In matrix representation, the composition of transformations can be represented as matrix multiplication, where the matrices representing each transformation are multiplied together in the desired order.
For example, if we have a translation matrix T, a rotation matrix R, and a scaling matrix S, the composition of these transformations can be represented as:
A = S * R * T
This means that first, a translation is applied (T), then a rotation (R), and finally a scaling (S).

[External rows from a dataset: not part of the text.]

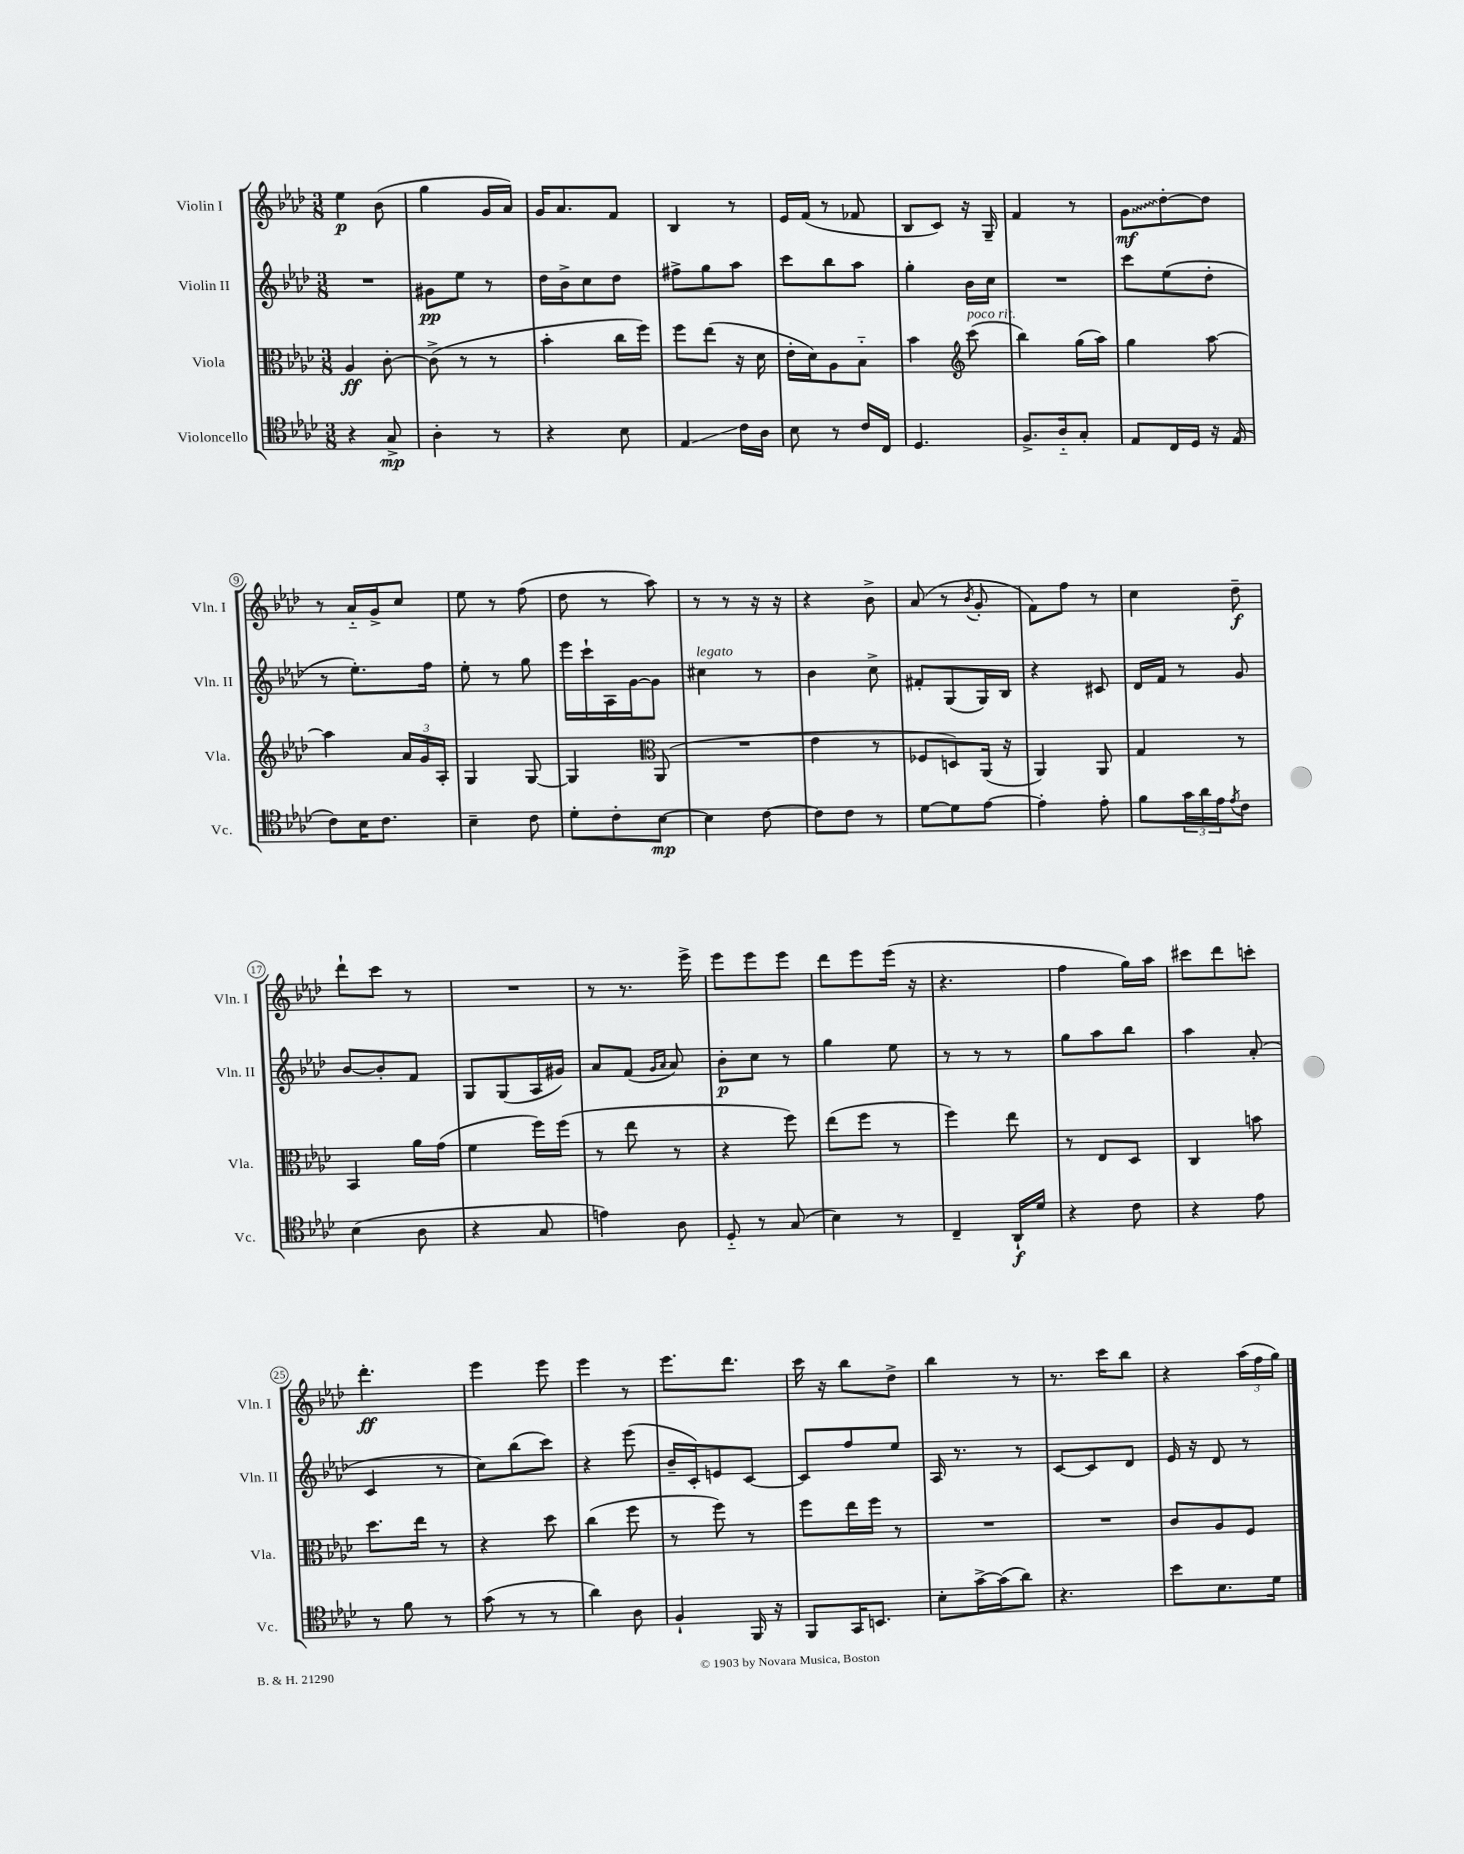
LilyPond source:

<<
\new StaffGroup <<
\new Staff = "s0" \with { instrumentName = "Violin I" shortInstrumentName = "Vln. I" } {
    \clef treble \key aes \major \numericTimeSignature \time 3/8
    ees''4\p bes'8( |
    g''4 g'16 aes'16) |
    g'16 aes'8. f'8 |
    bes4 r8 |
    ees'16 f'16( r8 fes'8 |
    bes8 c'8) r16 g16-- |
    f'4 r8 |
    \once \override Glissando.style = #'zigzag g'8\glissando\mf des''8~-. des''8 |
    r8 aes'16-_ g'16-> c''8 |
    ees''8 r8 f''8( |
    des''8 r8 aes''8) |
    r8 r8 r16 r16 |
    r4 bes'8-> |
    aes'8( r8 \acciaccatura { bes'8 } g'8-. |
    f'8) f''8 r8 |
    c''4 des''8--\f |
    des'''8-! c'''8 r8 |
    R4. |
    r8 r8. ees'''16-> |
    ees'''8 ees'''8 ees'''8 |
    des'''8 ees'''8 ees'''16( r16 |
    r4. |
    f''4 g''16) aes''16 |
    cis'''8 des'''8 c'''8-. |
    des'''4.-.\ff |
    ees'''4 ees'''8 |
    ees'''4 r8 |
    ees'''8. des'''8. |
    c'''16 r16 bes''8 des''8-> |
    bes''4 r8 |
    r8. c'''16 bes''8 |
    r4 \tuplet 3/2 { aes''16( f''16 g''16) } \bar "|." |
}
\new Staff = "s1" \with { instrumentName = "Violin II" shortInstrumentName = "Vln. II" } {
    \clef treble \key aes \major \numericTimeSignature \time 3/8
    R4. |
    gis'8\pp ees''8 r8 |
    des''16 bes'16-> c''8 des''8 |
    fis''8-> g''8 aes''8 |
    c'''8 bes''8 aes''8 |
    g''4-. bes'16 c''16 |
    R4. |
    c'''8 ees''8( des''8-. |
    r8 ees''8.-.) f''16 |
    ees''8-. r8 g''8 |
    ees'''16 c'''16-! aes16 g'16~ g'8 |
    cis''4^\markup { \italic "legato" } r8 |
    bes'4 c''8-> |
    fis'8-. g8( g16) bes16 |
    r4 cis'8 |
    des'16 f'16 r8 g'8 |
    bes'8~ bes'8-. f'8 |
    g8 g8( aes16 gis'16) |
    aes'8 f'8( \grace { g'16 aes'16 } aes'8) |
    bes'8-.\p c''8 r8 |
    g''4 ees''8 |
    r8 r8 r8 |
    g''8 aes''8 bes''8 |
    aes''4 aes'8-.( |
    c'4 r8 |
    c''8) bes''8( c'''8) |
    r4 ees'''8( |
    bes'16-- c'16-.) e'8 c'8~ |
    c'8 f''8 ees''8 |
    aes16 r8. r8 |
    c'8~ c'8 des'8 |
    ees'16 r16 des'8 r8 \bar "|." |
}
\new Staff = "s2" \with { instrumentName = "Viola" shortInstrumentName = "Vla." } {
    \clef alto \key aes \major \numericTimeSignature \time 3/8
    aes4\ff c'8~-. |
    c'8->( r8 r8 |
    bes'4-. c''16 f''16) |
    f''8 ees''8( r16 des'16 |
    ees'16-. des'16) aes8 bes8-_ |
    bes'4 \clef treble c'''8^\markup { \italic "poco rit." }( |
    bes''4) g''16( aes''16) |
    g''4 aes''8~ |
    aes''4 \tuplet 3/2 { aes'16 g'16 aes16-. } |
    g4 g8~ |
    g4 \clef alto aes,8( |
    R4. |
    ees'4 r8 |
    fes8 d8) aes,16( r16 |
    aes,4) aes,8 |
    g4 r8 |
    bes,4 aes'16 g'16( |
    f'4 f''16) f''16( |
    r8 ees''8 r8 |
    r4 f''8) |
    ees''8( f''8 r8 |
    f''4) ees''8 |
    r8 ees8 des8 |
    c4 b'8 |
    des''8. ees''16 r8 |
    r4 des''8 |
    c''4( f''8 |
    r8 f''8) r8 |
    f''8 ees''16 f''16 r8 |
    R4. |
    R4. |
    c'8 aes8 f8 \bar "|." |
}
\new Staff = "s3" \with { instrumentName = "Violoncello" shortInstrumentName = "Vc." } {
    \clef tenor \key aes \major \numericTimeSignature \time 3/8
    r4 g8->\mp |
    aes4-. r8 |
    r4 bes8 |
    ees4\glissando c'16 aes16 |
    bes8 r8 c'16 c16 |
    des4. |
    f8.-> aes16-_ g8-. |
    ees8 c16 des16 r16 ees16( |
    c'8) bes16 c'8. |
    bes4-- c'8 |
    des'8-. c'8-. bes8~\mp |
    bes4 c'8~ |
    c'8 c'8 r8 |
    des'8~ des'8 ees'8~ |
    ees'4-. ees'8-. |
    f'8 \tuplet 3/2 { g'16 aes'16 ees'16 } \acciaccatura { ees'8 } c'8 |
    bes4( aes8 |
    r4 g8 |
    e'4) aes8 |
    des8-_ r8 g8( |
    bes4) r8 |
    c4-- aes,16-!\f des'16 |
    r4 c'8 |
    r4 ees'8 |
    r8 f'8 r8 |
    g'8( r8 r8 |
    aes'4) aes8 |
    f4-! f,16 r16 |
    f,8 g,16 b,8. |
    bes8-. g'16~-> g'16( aes'8) |
    r4. |
    bes'8 bes8. des'16 \bar "|." |
}
>>
>>
\layout { \context { \Score \override BarNumber.stencil = #(make-stencil-circler 0.1 0.3 ly:text-interface::print) } }
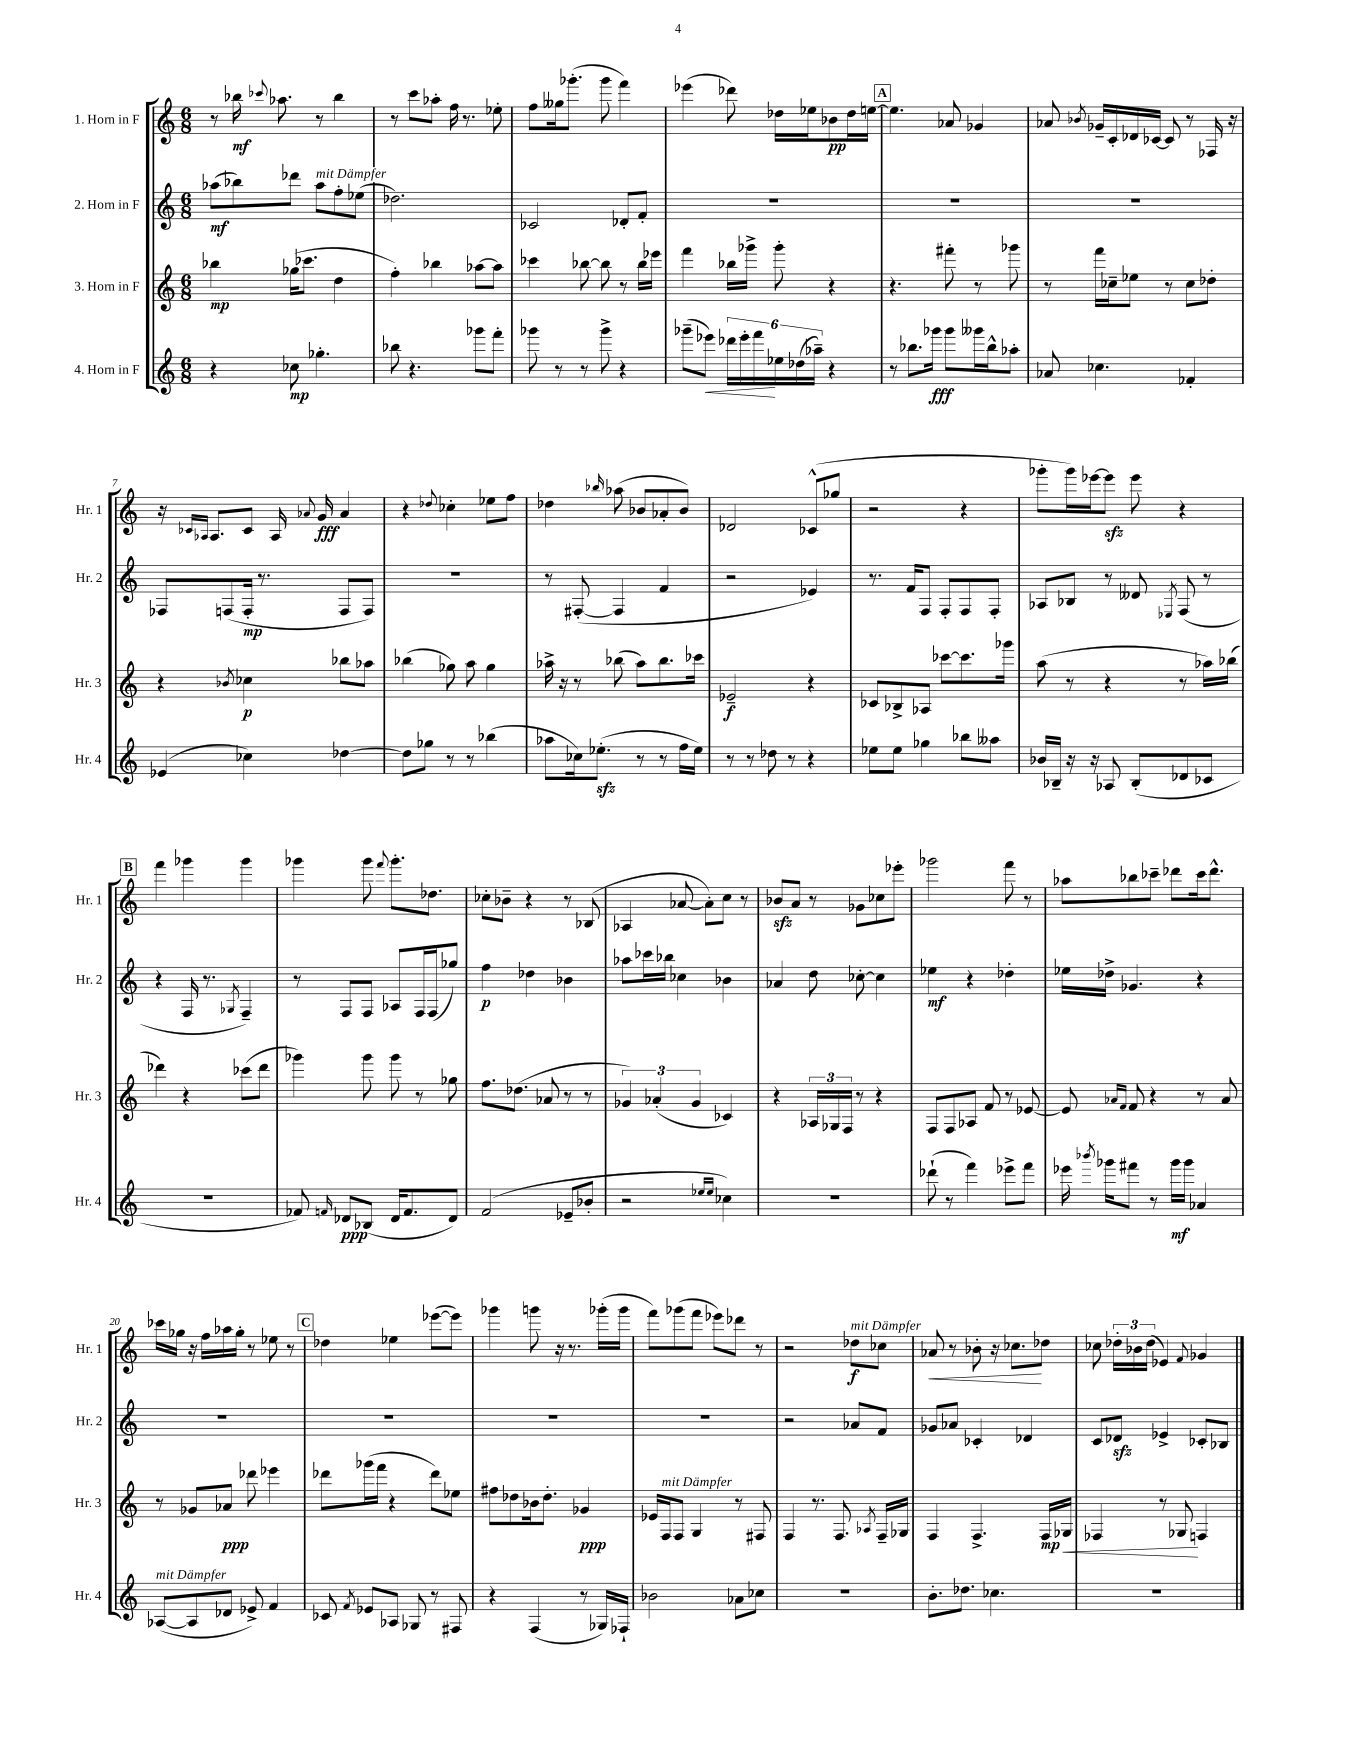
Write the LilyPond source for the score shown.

<<
\new StaffGroup <<
\new Staff = "s0" \with { instrumentName = "1. Horn in F" shortInstrumentName = "Hr. 1" } {
    \clef treble \key c \major \numericTimeSignature \time 6/8
    \autoBeamOff r8 bes''16\mf \appoggiatura { ces'''8 } aes''8. r8 bes''4 |
    r8 c'''8[ aes''8]-. f''16 r8. ees''8-. |
    f''8[ geses''16 ges'''8.]-.( ges'''8 f'''4) |
    ees'''4( des'''8) des''16[ ees''16 bes'8\pp des''16 e''16]~ |
    \mark \markup { \box "A" } e''4. aes'8 ges'4 |
    aes'8 \acciaccatura { bes'8 } ges'16[-- c'16-. des'16 ces'16]~ ces'8 r8 fes16 r16 |
    r16 \grace { ces'16[ aes16] } aes8.[ ces'8] aes16 \appoggiatura { aes'8 } g'16\fff aes'4 |
    r4 \appoggiatura { des''8 } ces''4-. ees''8[ f''8] |
    des''4 \grace { bes''16 } aes''8( bes'8[ aes'8-. bes'8]) |
    des'2 ces'8[-^( ges''8] |
    r2 r4 |
    ges'''8[-. ges'''16) ees'''16~ ees'''8]\sfz ees'''8 r4 |
    \mark \markup { \box "B" } f'''4 ges'''4 ges'''4 |
    ges'''4 ges'''8 \appoggiatura { f'''8 } ges'''8.[-. des''8.] |
    ces''8[-. bes'8]-- r4 r8 bes8( |
    aes4 aes'8~ aes'8[-.) c''8] r8 |
    bes'8[\sfz a'8] r8 ges'8[ ces''8 ees'''8]-. |
    ges'''2 f'''8 r8 |
    aes''8[ bes''8 ces'''8]-- des'''8[ ces'''16 des'''8.]-^ |
    ces'''16[ ges''16] r16 f''16[ aes''16 ges''16]-. r8 ees''8 r8 |
    \mark \markup { \box "C" } des''4 ees''4 ees'''8[~( ees'''8]) |
    ges'''4 g'''8 r16 r8. ges'''16[-.( ges'''16] |
    f'''8[) ges'''8( f'''8] ees'''8[) des'''8] r8 |
    r2 des''8[\f^\markup { \italic "mit Dämpfer" } ces''8] |
    aes'8\< r8 bes'8-. r16 ces''8.[\! des''8] |
    ces''8 \tuplet 3/2 { des''16[-. bes'16 des''16]( } ees'4) \appoggiatura { f'8 } ges'4 \bar "|." |
}
\new Staff = "s1" \with { instrumentName = "2. Horn in F" shortInstrumentName = "Hr. 2" } {
    \clef treble \key c \major \numericTimeSignature \time 6/8
    \autoBeamOff aes''8[\mf( bes''8) des'''8] aes''8[^\markup { \italic "mit Dämpfer" } f''8-. ees''8]( |
    des''2.) |
    ces'2 des'8[-. f'8]-. |
    R2. |
    \mark \markup { \box "A" } R2. |
    R2. |
    fes8[ f8( f16]-.\mp r8. f8[ f8]) |
    R2. |
    r8 fis8~-.( fis4 f'4 |
    r2 ees'4) |
    r8. f'16[ f8] f8[-. f8 f8]-. |
    aes8[ bes8] r8 deses'8 \acciaccatura { ees8 } f8( r8 |
    \mark \markup { \box "B" } r4 f16 r8. \acciaccatura { ges8 } f4--) |
    r8 f8[ f8] aes8[ f16 f16( ges''8]) |
    f''4\p des''4 bes'4 |
    aes''8[ ces'''16 bes''16] ces''4 bes'4 |
    aes'4 d''8 ces''8~-. ces''4 |
    ees''4\mf r4 des''4-. |
    ees''16[ des''16]-> ges'4. r4 |
    R2. |
    \mark \markup { \box "C" } R2. |
    R2. |
    R2. |
    r2 aes'8[ f'8] |
    ges'8[ aes'8] ces'4-. des'4 |
    c'8[ des'8]\sfz ees'4-> ces'8[-. bes8] \bar "|." |
}
\new Staff = "s2" \with { instrumentName = "3. Horn in F" shortInstrumentName = "Hr. 3" } {
    \clef treble \key c \major \numericTimeSignature \time 6/8
    \autoBeamOff bes''4\mp ges''16[( ces'''8.] d''4 |
    f''4-.) bes''4 aes''8[~ aes''8] |
    ces'''4 bes''8~ bes''8 r8 bes''16[ ees'''16] |
    f'''4 bes''16[ ges'''16]-> ges'''8-. r4 |
    \mark \markup { \box "A" } r4. fis'''8-. r8 ges'''8 |
    r8 f'''16[ ces''16-- ees''8] r8 ces''8[ des''8]-. |
    r4 \acciaccatura { bes'8 } ces''4\p bes''8[ aes''8] |
    bes''4( ges''8) a''8 ges''4 |
    aes''16-> r16 r8 bes''8( aes''8[) bes''8. ces'''16] |
    ees'2--\f r4 |
    ces'8[ bes8-> aes8] ces'''8[~ ces'''8. ges'''16] |
    a''8( r8 r4 r8 aes''16[) bes''16]( |
    \mark \markup { \box "B" } des'''4) r4 ces'''8[( des'''8] |
    ges'''4) ges'''8 ges'''8 r8 ges''8 |
    f''8.[ des''8.]( aes'8 r8 r8 |
    \tuplet 3/2 { ges'4) aes'4-.( ges'4 } ces'4) |
    r4 \tuplet 3/2 { aes16[ ges16 f16] } r8 r4 |
    f8[ f8 aes8] f'8 r8 ees'8~ |
    ees'8 \grace { aes'16[ f'16] } f'8 r4 r8 aes'8 |
    r8 ges'8[ aes'8]\ppp des'''8 ees'''4 |
    \mark \markup { \box "C" } des'''8[ ges'''16( f'''16] r4 des'''8[) ees''8] |
    fis''8[ des''8 bes'16 des''8.]-. ges'4\ppp |
    ees'16[ f16^\markup { \italic "mit Dämpfer" } f8] g4 r8 fis8 |
    f4 r8. f8. \acciaccatura { aes8 } f16[-- ges16] |
    f4 f4.-> f16[\mp ges16]\< |
    fes4 r8 ges8\! f4 \bar "|." |
}
\new Staff = "s3" \with { instrumentName = "4. Horn in F" shortInstrumentName = "Hr. 4" } {
    \clef treble \key c \major \numericTimeSignature \time 6/8
    \autoBeamOff r4 ces''8\mp ges''4.-. |
    bes''8 r4. ges'''8[ f'''8]-. |
    ges'''8 r8 r8 ges'''8-> r4 |
    ges'''8[--( ees'''8]\<) \tuplet 6/4 { des'''16[ ees'''16-. f'''16\! ees''16 des''16( aes''16]--) } r4 |
    \mark \markup { \box "A" } r8 bes''8.[ ges'''16]\fff ges'''8[ geses'''16 bes''16-^ aes''8]-. |
    aes'8 ces''4. fes'4-. |
    ees'4( ces''4) des''4~ |
    des''8[ ges''8] r8 r8 bes''4( |
    aes''8[ ces''16) ees''8.]-.\sfz( r8 r8 f''16[ ees''16]) |
    r8 r8 des''8 r8 r4 |
    ees''8[ ees''8] ges''4 bes''8[ aeses''8] |
    bes'16[ bes16]-- r16 r16 aes8 bes8[-.( des'8 ces'8] |
    \mark \markup { \box "B" } R2. |
    fes'8) \grace { f'16 } des'8[\ppp bes8]( des'16[ f'8. des'8]) |
    f'2( ees'8[-- bes'8]-. |
    r2 \grace { ees''16[ ees''16] } ces''4) |
    R2. |
    des'''8-!( r8 f'''4) ees'''8[-> f'''8] |
    ees'''16 \acciaccatura { bes'''8 } ges'''16[ fis'''8] r8 ges'''16[\mf ges'''16] aes'4 |
    aes8[~^\markup { \italic "mit Dämpfer" }( aes8 des'8] ees'8->) f'4 |
    \mark \markup { \box "C" } ces'8 \acciaccatura { f'8 } ees'8[ aes8] ges8 r8 fis8 |
    r4 f4( r8 ges16[) fes16]-! |
    bes'2 aes'8[ ces''8] |
    R2. |
    b'8.[-. des''8.] ces''4. |
    R2. \bar "|." |
}
>>
>>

To apply the transformations to a given point (x, y), we simply multiply the point with the composition matrix A:
[ x’ ] [ S * R * T ] [ x ]
[ y’ ] = [ ] * [ y ]
[ 1 ] [ ] [ 1 ]
The result (x’, y’) are the transformed coordinates of the point, reflecting the combined effect of all three transformations.
It’s important to note that the order of transformations affects the final result, so it’s important to choose the right order depending on the desired outcome. In some cases, it may be necessary to use the inverse of a transformation matrix to undo its effect, or to switch the order of transformations.
the Window-to-Viewport Transformations
Window-to-Viewport transformations are used in computer graphics to map a 2D world-coordinate system (the “window”) to a 2D screen-coordinate system (the “viewport”). This mapping is necessary to display the graphical objects in a way that fits the screen.
The window-to-viewport transformation can be represented as a matrix multiplication of the form:
[ x’ ] [ sx 0 tx ] [ x ]
[ y’ ] = [ 0 sy ty ] * [ y ]
[ 1 ] [ 0 0 1 ] [ 1 ]
Where:
- (x, y) are the original window coordinates of a point
- (x’, y’) are the transformed viewport coordinates of the point
- (sx, sy) are the scaling factors along the x and y axes, respectively
- (tx, ty) are the translation factors along the x and y axes, respectively
The scaling factors (sx, sy) are used to stretch or shrink the window coordinates so that they fit the viewport. The translation factors (tx, ty) are used to shift the origin of the window coordinates to a different location within the viewport.
It’s important to note that the window-to-viewport transformation does not change the aspect ratio of the objects. This means that the relative proportions of the objects are preserved, even though their size may change. This is important to ensure that the objects are displayed correctly on the screen, without being distorted.
Introduction to 3D Transformations Matrix.
3D transformations are used in computer graphics to manipulate 3D objects in a virtual world. A 3D transformation matrix is used to represent a 3D transformation, just like a 2D transformation matrix represents a 2D transformation.
A 3D transformation matrix can represent a combination of translation, rotation, and scaling operations in 3D space. The matrix representation of a 3D transformation allows for efficient computation and application of the transformations to 3D objects.
For example, a 3D translation matrix can be represented as:
[ 1 0 0 tx ]
[ 0 1 0 ty ]
[ 0 0 1 tz ]
[ 0 0 0 1 ]
Where (tx, ty, tz) are the translation factors along the x, y, and z axes, respectively.
A 3D rotation matrix can be represented as:
[ cos(θ) -sin(θ) 0 0 ]
[ sin(θ) cos(θ) 0 0 ]
[ 0 0 1 0 ]
[ 0 0 0 1 ]
Where θ is the angle of rotation.
A 3D scaling matrix can be represented as:
[ sx 0 0 0 ]
[ 0 sy 0 0 ]
[ 0 0 sz 0 ]
[ 0 0 0 1 ]
Where (sx, sy, sz) are the scaling factors along the x, y, and z axes, respectively.
The composition of 3D transformations is similar to the composition of 2D transformations, where multiple transformations can be combined into a single matrix to achieve the desired result. To apply a 3D transformation to a given point (x, y, z), the point is multiplied by the transformation matrix to obtain the transformed point.